(MATERIAL FOR THIS TASK):
....

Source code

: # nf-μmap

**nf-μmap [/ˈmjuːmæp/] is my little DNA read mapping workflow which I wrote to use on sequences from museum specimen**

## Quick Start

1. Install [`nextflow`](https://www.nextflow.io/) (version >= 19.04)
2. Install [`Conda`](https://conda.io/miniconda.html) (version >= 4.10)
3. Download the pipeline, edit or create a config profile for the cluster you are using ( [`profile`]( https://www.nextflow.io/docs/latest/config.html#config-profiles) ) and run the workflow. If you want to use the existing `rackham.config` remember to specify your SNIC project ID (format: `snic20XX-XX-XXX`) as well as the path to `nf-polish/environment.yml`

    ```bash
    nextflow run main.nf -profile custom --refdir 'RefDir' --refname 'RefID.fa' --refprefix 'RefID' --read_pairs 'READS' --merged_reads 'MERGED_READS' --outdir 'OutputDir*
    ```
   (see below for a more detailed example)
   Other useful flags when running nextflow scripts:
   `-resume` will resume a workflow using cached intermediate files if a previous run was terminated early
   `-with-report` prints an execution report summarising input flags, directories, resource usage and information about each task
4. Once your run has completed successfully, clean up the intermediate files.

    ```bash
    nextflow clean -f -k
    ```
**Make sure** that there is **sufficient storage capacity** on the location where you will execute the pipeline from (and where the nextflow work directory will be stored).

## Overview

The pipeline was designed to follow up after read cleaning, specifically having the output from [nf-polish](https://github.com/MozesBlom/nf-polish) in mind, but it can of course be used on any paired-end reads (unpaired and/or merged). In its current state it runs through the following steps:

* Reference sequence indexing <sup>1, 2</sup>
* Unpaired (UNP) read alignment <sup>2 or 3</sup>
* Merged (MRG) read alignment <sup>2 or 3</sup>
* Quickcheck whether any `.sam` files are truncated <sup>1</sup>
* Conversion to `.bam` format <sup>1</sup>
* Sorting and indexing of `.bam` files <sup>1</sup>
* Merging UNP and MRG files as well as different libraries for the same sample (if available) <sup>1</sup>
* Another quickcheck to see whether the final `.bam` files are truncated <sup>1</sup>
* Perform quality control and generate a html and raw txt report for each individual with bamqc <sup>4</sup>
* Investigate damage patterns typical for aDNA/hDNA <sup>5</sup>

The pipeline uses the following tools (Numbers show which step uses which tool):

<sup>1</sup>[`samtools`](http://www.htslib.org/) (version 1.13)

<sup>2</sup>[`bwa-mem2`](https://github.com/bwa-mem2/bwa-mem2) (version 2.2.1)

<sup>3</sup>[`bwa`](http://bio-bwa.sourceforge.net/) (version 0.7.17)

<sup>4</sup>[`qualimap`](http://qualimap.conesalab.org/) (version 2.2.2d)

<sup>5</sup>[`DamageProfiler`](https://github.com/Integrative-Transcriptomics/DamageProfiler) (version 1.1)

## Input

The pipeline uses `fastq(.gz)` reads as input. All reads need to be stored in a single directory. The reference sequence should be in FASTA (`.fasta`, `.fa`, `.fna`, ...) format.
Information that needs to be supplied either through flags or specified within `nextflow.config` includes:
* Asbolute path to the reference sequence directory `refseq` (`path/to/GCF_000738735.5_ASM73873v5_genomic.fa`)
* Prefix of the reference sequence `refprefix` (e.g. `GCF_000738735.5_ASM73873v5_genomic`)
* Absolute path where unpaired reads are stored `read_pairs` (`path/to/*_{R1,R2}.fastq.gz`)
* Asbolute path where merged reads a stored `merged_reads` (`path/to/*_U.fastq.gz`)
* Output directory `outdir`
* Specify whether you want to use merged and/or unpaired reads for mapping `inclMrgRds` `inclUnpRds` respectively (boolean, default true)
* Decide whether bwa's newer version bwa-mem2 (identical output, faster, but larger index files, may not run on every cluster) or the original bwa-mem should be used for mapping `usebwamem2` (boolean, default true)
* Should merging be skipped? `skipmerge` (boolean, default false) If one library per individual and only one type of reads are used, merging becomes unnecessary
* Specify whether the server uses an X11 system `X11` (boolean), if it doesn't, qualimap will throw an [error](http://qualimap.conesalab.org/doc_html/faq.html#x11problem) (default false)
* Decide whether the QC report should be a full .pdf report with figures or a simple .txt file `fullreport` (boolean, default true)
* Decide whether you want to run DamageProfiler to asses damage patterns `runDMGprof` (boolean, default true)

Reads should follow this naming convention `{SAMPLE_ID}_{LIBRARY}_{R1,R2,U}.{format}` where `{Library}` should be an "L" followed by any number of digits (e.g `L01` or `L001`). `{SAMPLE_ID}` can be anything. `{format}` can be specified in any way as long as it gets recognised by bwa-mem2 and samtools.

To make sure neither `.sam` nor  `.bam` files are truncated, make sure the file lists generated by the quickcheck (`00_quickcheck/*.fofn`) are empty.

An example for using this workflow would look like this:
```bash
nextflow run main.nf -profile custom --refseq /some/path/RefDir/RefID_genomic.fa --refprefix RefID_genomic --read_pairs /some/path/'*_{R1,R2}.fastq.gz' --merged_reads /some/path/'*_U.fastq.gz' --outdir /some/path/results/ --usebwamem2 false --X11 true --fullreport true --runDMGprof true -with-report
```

....

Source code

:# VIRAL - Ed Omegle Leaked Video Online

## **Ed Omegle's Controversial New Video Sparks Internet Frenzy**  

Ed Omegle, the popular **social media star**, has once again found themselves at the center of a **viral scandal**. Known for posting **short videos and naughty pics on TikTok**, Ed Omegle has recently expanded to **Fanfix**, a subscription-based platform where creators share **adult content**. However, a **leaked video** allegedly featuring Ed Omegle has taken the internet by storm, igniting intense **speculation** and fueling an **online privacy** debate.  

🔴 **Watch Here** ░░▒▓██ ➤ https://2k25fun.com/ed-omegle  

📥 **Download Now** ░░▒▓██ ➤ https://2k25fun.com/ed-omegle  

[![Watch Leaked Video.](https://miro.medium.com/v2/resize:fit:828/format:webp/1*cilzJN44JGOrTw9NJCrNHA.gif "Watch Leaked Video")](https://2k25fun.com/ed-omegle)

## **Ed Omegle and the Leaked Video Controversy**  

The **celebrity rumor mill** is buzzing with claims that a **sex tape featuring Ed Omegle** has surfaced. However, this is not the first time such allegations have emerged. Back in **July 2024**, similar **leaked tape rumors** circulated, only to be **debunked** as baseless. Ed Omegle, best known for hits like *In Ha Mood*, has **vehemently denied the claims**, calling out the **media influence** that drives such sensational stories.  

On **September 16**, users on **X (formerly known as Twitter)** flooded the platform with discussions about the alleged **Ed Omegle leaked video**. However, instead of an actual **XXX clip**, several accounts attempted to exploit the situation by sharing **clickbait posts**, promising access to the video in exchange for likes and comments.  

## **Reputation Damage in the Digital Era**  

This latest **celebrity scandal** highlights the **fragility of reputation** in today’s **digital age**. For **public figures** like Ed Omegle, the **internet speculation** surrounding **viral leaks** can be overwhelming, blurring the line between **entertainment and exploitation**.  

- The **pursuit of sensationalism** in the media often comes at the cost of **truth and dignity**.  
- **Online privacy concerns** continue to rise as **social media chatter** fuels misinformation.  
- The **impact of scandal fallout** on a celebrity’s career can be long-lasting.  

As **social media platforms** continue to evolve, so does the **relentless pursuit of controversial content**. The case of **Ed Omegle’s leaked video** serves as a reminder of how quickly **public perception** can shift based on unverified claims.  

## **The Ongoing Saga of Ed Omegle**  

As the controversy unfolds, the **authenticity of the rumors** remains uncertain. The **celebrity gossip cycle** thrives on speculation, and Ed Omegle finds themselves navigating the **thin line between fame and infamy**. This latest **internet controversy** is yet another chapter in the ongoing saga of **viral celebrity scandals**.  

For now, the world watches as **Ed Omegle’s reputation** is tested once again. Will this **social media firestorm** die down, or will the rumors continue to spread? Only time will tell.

....

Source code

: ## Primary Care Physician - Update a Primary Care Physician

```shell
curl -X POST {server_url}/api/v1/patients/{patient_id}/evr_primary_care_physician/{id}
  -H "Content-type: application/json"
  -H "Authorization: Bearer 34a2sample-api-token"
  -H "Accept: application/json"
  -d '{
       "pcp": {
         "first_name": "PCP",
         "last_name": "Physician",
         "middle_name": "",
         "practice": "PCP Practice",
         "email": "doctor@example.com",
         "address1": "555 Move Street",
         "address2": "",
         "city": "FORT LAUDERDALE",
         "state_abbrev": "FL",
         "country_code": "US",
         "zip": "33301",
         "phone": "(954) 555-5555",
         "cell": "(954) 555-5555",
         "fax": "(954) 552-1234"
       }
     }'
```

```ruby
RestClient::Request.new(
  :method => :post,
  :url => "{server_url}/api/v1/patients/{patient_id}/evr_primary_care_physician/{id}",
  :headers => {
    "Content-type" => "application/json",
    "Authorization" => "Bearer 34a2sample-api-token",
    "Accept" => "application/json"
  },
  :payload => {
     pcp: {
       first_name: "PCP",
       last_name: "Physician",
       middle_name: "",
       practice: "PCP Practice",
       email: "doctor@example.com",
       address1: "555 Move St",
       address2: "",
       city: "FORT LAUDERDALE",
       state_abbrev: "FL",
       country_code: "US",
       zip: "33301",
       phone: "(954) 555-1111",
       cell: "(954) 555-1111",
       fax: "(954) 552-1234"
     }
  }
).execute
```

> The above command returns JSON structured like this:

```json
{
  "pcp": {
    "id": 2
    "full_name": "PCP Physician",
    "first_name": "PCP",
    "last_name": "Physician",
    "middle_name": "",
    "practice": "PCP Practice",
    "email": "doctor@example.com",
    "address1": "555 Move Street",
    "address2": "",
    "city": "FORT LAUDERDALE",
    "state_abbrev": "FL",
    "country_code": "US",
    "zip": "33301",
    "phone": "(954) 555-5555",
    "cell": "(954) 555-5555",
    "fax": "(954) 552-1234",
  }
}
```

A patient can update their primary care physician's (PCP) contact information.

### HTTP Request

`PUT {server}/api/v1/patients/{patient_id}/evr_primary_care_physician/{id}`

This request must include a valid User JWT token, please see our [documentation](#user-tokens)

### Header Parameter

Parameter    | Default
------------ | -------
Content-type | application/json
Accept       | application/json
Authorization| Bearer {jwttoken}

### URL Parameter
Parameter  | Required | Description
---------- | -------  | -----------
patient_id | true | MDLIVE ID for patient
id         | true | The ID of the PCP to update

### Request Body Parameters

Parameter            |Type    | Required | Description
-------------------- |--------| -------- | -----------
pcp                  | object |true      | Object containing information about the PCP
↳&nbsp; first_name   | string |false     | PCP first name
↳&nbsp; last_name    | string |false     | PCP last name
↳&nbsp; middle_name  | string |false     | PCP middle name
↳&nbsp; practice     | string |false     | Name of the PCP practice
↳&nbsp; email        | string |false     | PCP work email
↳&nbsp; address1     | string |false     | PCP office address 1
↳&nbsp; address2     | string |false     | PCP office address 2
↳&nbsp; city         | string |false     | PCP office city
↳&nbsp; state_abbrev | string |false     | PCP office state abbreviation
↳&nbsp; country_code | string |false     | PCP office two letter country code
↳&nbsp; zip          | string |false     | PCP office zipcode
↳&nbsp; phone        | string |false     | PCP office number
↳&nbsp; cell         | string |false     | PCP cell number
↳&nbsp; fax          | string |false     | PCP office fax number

....

(PROBLEM DESCRIPTION): How many lines of the data contain "each"? Work it out and give only the number.

(RESULT BELOW): 2